TASK REQUIREMENTS:
From the first line to the last, please write out the data exactly.

GIVEN RECORDS:
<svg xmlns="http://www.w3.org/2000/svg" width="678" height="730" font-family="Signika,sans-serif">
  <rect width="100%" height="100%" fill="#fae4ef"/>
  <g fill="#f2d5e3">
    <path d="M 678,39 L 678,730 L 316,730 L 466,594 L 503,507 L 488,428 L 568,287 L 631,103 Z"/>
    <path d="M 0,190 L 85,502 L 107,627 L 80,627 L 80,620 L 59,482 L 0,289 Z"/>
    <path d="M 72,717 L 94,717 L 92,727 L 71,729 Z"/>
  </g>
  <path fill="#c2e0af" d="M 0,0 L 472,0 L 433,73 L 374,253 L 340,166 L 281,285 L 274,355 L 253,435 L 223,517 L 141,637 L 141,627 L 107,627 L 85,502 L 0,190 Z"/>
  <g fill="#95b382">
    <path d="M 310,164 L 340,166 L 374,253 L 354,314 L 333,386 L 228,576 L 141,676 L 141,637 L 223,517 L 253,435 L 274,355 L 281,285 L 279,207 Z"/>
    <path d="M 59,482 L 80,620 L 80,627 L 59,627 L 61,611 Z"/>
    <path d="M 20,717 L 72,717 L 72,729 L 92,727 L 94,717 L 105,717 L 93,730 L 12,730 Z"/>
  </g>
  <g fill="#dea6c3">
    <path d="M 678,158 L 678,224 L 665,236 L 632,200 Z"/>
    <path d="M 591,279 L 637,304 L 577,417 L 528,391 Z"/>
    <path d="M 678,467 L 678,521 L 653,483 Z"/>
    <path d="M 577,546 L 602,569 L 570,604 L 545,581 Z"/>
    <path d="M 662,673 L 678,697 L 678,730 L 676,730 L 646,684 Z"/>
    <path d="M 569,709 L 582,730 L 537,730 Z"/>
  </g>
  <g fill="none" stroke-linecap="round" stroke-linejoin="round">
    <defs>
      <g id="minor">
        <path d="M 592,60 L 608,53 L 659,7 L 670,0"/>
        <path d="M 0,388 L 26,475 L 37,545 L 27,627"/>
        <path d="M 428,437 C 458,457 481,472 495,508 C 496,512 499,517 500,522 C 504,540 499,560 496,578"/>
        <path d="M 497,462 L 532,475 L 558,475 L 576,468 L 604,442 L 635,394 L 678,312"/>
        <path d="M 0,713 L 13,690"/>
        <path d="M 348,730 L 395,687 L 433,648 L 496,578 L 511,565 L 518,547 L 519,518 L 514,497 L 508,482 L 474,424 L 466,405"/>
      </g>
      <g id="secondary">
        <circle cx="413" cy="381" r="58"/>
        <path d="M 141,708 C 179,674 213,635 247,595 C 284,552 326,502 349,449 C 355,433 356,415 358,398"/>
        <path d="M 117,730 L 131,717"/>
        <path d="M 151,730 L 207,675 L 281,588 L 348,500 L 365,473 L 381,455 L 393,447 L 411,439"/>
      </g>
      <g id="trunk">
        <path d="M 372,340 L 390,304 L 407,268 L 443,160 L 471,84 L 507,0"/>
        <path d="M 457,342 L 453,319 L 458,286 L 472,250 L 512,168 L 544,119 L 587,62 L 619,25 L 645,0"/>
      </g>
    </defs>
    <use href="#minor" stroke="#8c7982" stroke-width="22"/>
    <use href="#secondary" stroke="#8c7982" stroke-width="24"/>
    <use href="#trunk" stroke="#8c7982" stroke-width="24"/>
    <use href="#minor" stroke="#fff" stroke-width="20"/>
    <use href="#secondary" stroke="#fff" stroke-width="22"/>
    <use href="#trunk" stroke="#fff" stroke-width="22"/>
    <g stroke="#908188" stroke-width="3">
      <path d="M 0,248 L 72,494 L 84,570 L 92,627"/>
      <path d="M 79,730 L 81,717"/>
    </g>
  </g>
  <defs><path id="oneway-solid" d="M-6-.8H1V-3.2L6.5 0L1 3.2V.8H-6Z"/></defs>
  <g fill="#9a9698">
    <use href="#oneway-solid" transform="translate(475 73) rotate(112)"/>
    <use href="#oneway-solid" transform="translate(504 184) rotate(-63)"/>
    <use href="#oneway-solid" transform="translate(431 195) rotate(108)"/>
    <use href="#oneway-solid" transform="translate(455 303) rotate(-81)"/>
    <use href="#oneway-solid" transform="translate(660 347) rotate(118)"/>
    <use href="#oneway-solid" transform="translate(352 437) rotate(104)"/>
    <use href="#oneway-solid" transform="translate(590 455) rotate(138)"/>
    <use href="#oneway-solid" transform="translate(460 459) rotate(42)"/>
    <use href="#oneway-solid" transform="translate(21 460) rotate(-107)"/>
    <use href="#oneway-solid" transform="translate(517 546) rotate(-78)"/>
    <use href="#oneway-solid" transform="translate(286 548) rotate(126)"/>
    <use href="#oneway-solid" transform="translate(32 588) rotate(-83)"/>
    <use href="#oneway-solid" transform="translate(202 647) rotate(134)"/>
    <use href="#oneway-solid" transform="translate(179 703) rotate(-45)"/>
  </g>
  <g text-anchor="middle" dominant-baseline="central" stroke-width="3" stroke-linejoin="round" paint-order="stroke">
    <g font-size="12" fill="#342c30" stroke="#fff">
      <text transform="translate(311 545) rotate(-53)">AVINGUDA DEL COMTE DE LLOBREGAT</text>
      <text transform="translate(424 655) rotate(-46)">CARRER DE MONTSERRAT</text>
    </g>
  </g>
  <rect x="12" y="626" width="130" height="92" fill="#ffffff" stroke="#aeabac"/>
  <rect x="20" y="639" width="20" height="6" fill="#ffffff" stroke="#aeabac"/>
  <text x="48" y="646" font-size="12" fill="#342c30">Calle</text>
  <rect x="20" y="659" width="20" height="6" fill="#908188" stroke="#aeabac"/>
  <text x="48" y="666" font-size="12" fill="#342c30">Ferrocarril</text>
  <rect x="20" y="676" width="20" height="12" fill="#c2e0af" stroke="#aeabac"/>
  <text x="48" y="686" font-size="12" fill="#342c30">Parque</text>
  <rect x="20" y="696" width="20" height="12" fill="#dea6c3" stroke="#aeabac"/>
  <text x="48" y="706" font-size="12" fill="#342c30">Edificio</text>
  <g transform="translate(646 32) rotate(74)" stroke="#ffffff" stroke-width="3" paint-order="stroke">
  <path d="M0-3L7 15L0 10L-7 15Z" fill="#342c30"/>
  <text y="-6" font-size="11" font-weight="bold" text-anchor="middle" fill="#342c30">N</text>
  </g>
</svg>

ANSWER SPACE:
<svg xmlns="http://www.w3.org/2000/svg" width="678" height="730" font-family="Signika,sans-serif">
  <rect width="100%" height="100%" fill="#fae4ef"/>
  <g fill="#f2d5e3">
    <path d="M 678,39 L 678,730 L 316,730 L 466,594 L 503,507 L 488,428 L 568,287 L 631,103 Z"/>
    <path d="M 0,190 L 85,502 L 107,627 L 80,627 L 80,620 L 59,482 L 0,289 Z"/>
    <path d="M 72,717 L 94,717 L 92,727 L 71,729 Z"/>
  </g>
  <path fill="#c2e0af" d="M 0,0 L 472,0 L 433,73 L 374,253 L 340,166 L 281,285 L 274,355 L 253,435 L 223,517 L 141,637 L 141,627 L 107,627 L 85,502 L 0,190 Z"/>
  <g fill="#95b382">
    <path d="M 310,164 L 340,166 L 374,253 L 354,314 L 333,386 L 228,576 L 141,676 L 141,637 L 223,517 L 253,435 L 274,355 L 281,285 L 279,207 Z"/>
    <path d="M 59,482 L 80,620 L 80,627 L 59,627 L 61,611 Z"/>
    <path d="M 20,717 L 72,717 L 72,729 L 92,727 L 94,717 L 105,717 L 93,730 L 12,730 Z"/>
  </g>
  <g fill="#dea6c3">
    <path d="M 678,158 L 678,224 L 665,236 L 632,200 Z"/>
    <path d="M 591,279 L 637,304 L 577,417 L 528,391 Z"/>
    <path d="M 678,467 L 678,521 L 653,483 Z"/>
    <path d="M 577,546 L 602,569 L 570,604 L 545,581 Z"/>
    <path d="M 662,673 L 678,697 L 678,730 L 676,730 L 646,684 Z"/>
    <path d="M 569,709 L 582,730 L 537,730 Z"/>
  </g>
  <g fill="none" stroke-linecap="round" stroke-linejoin="round">
    <defs>
      <g id="minor">
        <path d="M 592,60 L 608,53 L 659,7 L 670,0"/>
        <path d="M 0,388 L 26,475 L 37,545 L 27,627"/>
        <path d="M 428,437 C 458,457 481,472 495,508 C 496,512 499,517 500,522 C 504,540 499,560 496,578"/>
        <path d="M 497,462 L 532,475 L 558,475 L 576,468 L 604,442 L 635,394 L 678,312"/>
        <path d="M 0,713 L 13,690"/>
        <path d="M 348,730 L 395,687 L 433,648 L 496,578 L 511,565 L 518,547 L 519,518 L 514,497 L 508,482 L 474,424 L 466,405"/>
      </g>
      <g id="secondary">
        <circle cx="413" cy="381" r="58"/>
        <path d="M 141,708 C 179,674 213,635 247,595 C 284,552 326,502 349,449 C 355,433 356,415 358,398"/>
        <path d="M 117,730 L 131,717"/>
        <path d="M 151,730 L 207,675 L 281,588 L 348,500 L 365,473 L 381,455 L 393,447 L 411,439"/>
      </g>
      <g id="trunk">
        <path d="M 372,340 L 390,304 L 407,268 L 443,160 L 471,84 L 507,0"/>
        <path d="M 457,342 L 453,319 L 458,286 L 472,250 L 512,168 L 544,119 L 587,62 L 619,25 L 645,0"/>
      </g>
    </defs>
    <use href="#minor" stroke="#8c7982" stroke-width="22"/>
    <use href="#secondary" stroke="#8c7982" stroke-width="24"/>
    <use href="#trunk" stroke="#8c7982" stroke-width="24"/>
    <use href="#minor" stroke="#fff" stroke-width="20"/>
    <use href="#secondary" stroke="#fff" stroke-width="22"/>
    <use href="#trunk" stroke="#fff" stroke-width="22"/>
    <g stroke="#908188" stroke-width="3">
      <path d="M 0,248 L 72,494 L 84,570 L 92,627"/>
      <path d="M 79,730 L 81,717"/>
    </g>
  </g>
  <defs><path id="oneway-solid" d="M-6-.8H1V-3.2L6.5 0L1 3.2V.8H-6Z"/></defs>
  <g fill="#9a9698">
    <use href="#oneway-solid" transform="translate(475 73) rotate(112)"/>
    <use href="#oneway-solid" transform="translate(504 184) rotate(-63)"/>
    <use href="#oneway-solid" transform="translate(431 195) rotate(108)"/>
    <use href="#oneway-solid" transform="translate(455 303) rotate(-81)"/>
    <use href="#oneway-solid" transform="translate(660 347) rotate(118)"/>
    <use href="#oneway-solid" transform="translate(352 437) rotate(104)"/>
    <use href="#oneway-solid" transform="translate(590 455) rotate(138)"/>
    <use href="#oneway-solid" transform="translate(460 459) rotate(42)"/>
    <use href="#oneway-solid" transform="translate(21 460) rotate(-107)"/>
    <use href="#oneway-solid" transform="translate(517 546) rotate(-78)"/>
    <use href="#oneway-solid" transform="translate(286 548) rotate(126)"/>
    <use href="#oneway-solid" transform="translate(32 588) rotate(-83)"/>
    <use href="#oneway-solid" transform="translate(202 647) rotate(134)"/>
    <use href="#oneway-solid" transform="translate(179 703) rotate(-45)"/>
  </g>
  <g text-anchor="middle" dominant-baseline="central" stroke-width="3" stroke-linejoin="round" paint-order="stroke">
    <g font-size="12" fill="#342c30" stroke="#fff">
      <text transform="translate(311 545) rotate(-53)">AVINGUDA DEL COMTE DE LLOBREGAT</text>
      <text transform="translate(424 655) rotate(-46)">CARRER DE MONTSERRAT</text>
    </g>
  </g>
  <rect x="12" y="626" width="130" height="92" fill="#ffffff" stroke="#aeabac"/>
  <rect x="20" y="639" width="20" height="6" fill="#ffffff" stroke="#aeabac"/>
  <text x="48" y="646" font-size="12" fill="#342c30">Calle</text>
  <rect x="20" y="659" width="20" height="6" fill="#908188" stroke="#aeabac"/>
  <text x="48" y="666" font-size="12" fill="#342c30">Ferrocarril</text>
  <rect x="20" y="676" width="20" height="12" fill="#c2e0af" stroke="#aeabac"/>
  <text x="48" y="686" font-size="12" fill="#342c30">Parque</text>
  <rect x="20" y="696" width="20" height="12" fill="#dea6c3" stroke="#aeabac"/>
  <text x="48" y="706" font-size="12" fill="#342c30">Edificio</text>
  <g transform="translate(646 32) rotate(74)" stroke="#ffffff" stroke-width="3" paint-order="stroke">
  <path d="M0-3L7 15L0 10L-7 15Z" fill="#342c30"/>
  <text y="-6" font-size="11" font-weight="bold" text-anchor="middle" fill="#342c30">N</text>
  </g>
</svg>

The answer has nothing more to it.